Le Sénat a récemment débattu mercredi 25 mars d’une proposition de loi visant à encadrer l’implantation des centres de données sur le territoire français. Derrière ce sujet technique se joue la question de notre souveraineté numérique, mais aussi de l’aménagement du territoire, de la transition écologique et de la démocratie locale.
La France connaît aujourd’hui une accélération sans précédent de l’implantation de centres de données. On en compte déjà plus de 350 actifs sur le territoire en 2024, avec une concentration très marquée ( 58 % sont situés en Île-de-France, où ils représentent à eux seuls près de 70 % de la consommation électrique du secteur).
Cette dynamique s’inscrit dans un mouvement mondial porté par le développement de l’intelligence artificielle et des usages numériques. Mais elle soulève des interrogations croissantes. Selon les projections de RTE, la consommation électrique des centres de données pourrait tripler d’ici 2035, pour atteindre environ 4 % de la consommation nationale (un centre de 100 MW consomme autant qu’environ 100 000 ménages).
Face à cette montée en puissance, la proposition de loi vise à sortir d’une logique subie pour entrer dans une stratégie d’anticipation en :
- Donnant aux élus locaux de véritables leviers de planification, en intégrant les centres de données dans les documents d’urbanisme (notamment les SCOT), afin d’éviter les concentrations excessives et les conflits d’usage ;
- Mettant en place une fiscalité plus juste et incitative, intégrant notamment les enjeux de consommation d’eau et de contribution des infrastructures numériques aux territoires ;
- Conditionnant les projets à la valorisation de la chaleur fatale, afin de favoriser les synergies locales et améliorer leur acceptabilité environnementale ;
- Créant un programme national de recherche et d’innovation dédié aux infrastructures numériques, à la cybersécurité et à l’intelligence artificielle.
Ces projets suscitent des inquiétudes locales, notamment en matière de consommation énergétique, de pression foncière et d’impact environnemental et peuvent également entrer en concurrence avec d’autres usages essentiels, notamment industriels ou agricoles. On pense également à des sites en reconversion, comme celui des papeteries de Condat où le repreneur a évoqué dans ses réflexions sur de possibles réaffectations industrielles ou numériques, un data center dédié à l’intelligence artificielle.

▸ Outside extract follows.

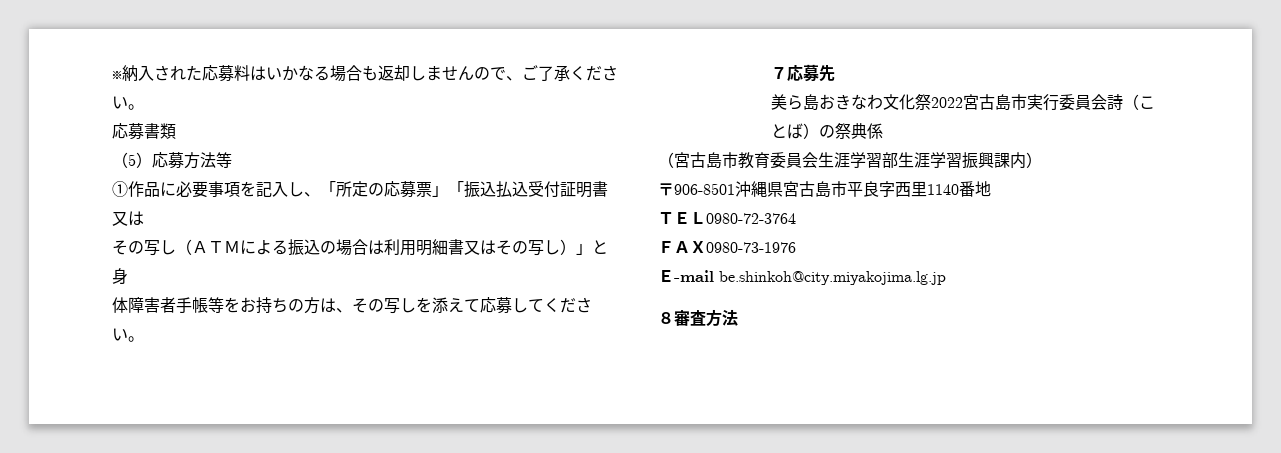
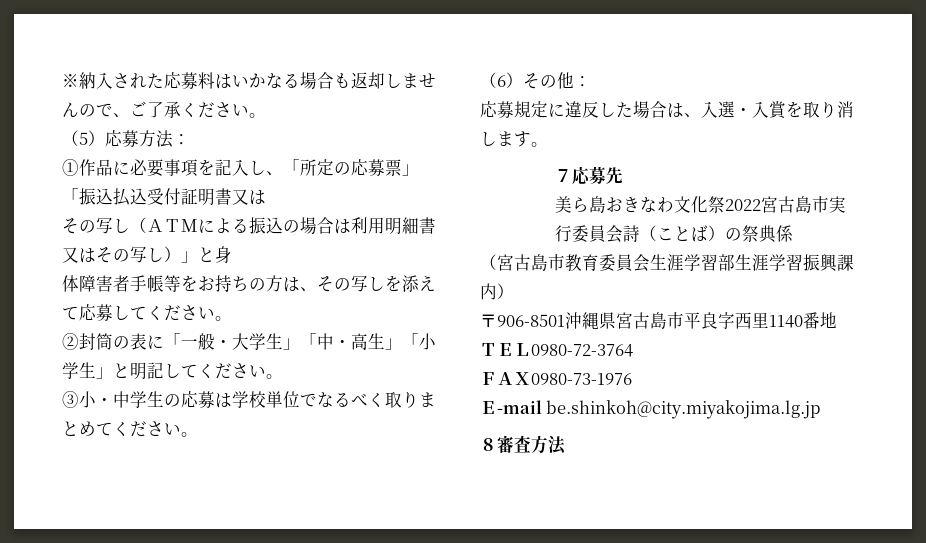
[112,123,176,140] // 応募書類 -> (266, 115) none
[216,152,232,168] 等 -> [173,134,190,145] ：
(144, 339) none -> [62,333,436,350] [62,362,283,380] [62,391,436,408] [62,421,198,437] [480,72,591,89] [480,101,854,119] [480,131,548,147] // ②封筒の表に「一般・大学生」「中・高生」「小学生」と明記してください。 // ③小・中学生の応募は学校単位でなるべく取りまとめてください。 // （6）その他： // 応募規定に違反した場合は、入選・入賞を取り消します。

Plusieurs pays européens ayant connu une croissance rapide des data centers ont dû, faute d’anticipation, recourir à des moratoires temporaires, comme en Irlande ou aux Pays-Bas.
Au nom du groupe CRCE-K, Fabien Gay a rappelé la nécessité de ne pas céder à une logique d’attractivité sans régulation. Tout en reconnaissant l’enjeu réel de souveraineté numérique, il a insisté sur l’insuffisance de la concertation et de la démocratie locale face à des projets souvent qualifiés d’intérêt national majeur, l’impact global sur les ressources énergétiques, hydriques et foncières et la nécessité d’un débat stratégique sur le modèle numérique, plutôt qu’une simple accélération des implantations.
La souveraineté numérique exige une stratégie claire, une répartition équilibrée des infrastructures, une prise en compte des contraintes locales et une véritable implication des élus et des citoyens.
Cette proposition de loi ouvre la voie à un numérique mieux régulé, plus transparent et mieux intégré aux territoires. Elle appelle désormais à être enrichie et consolidée pour répondre pleinement aux défis à venir.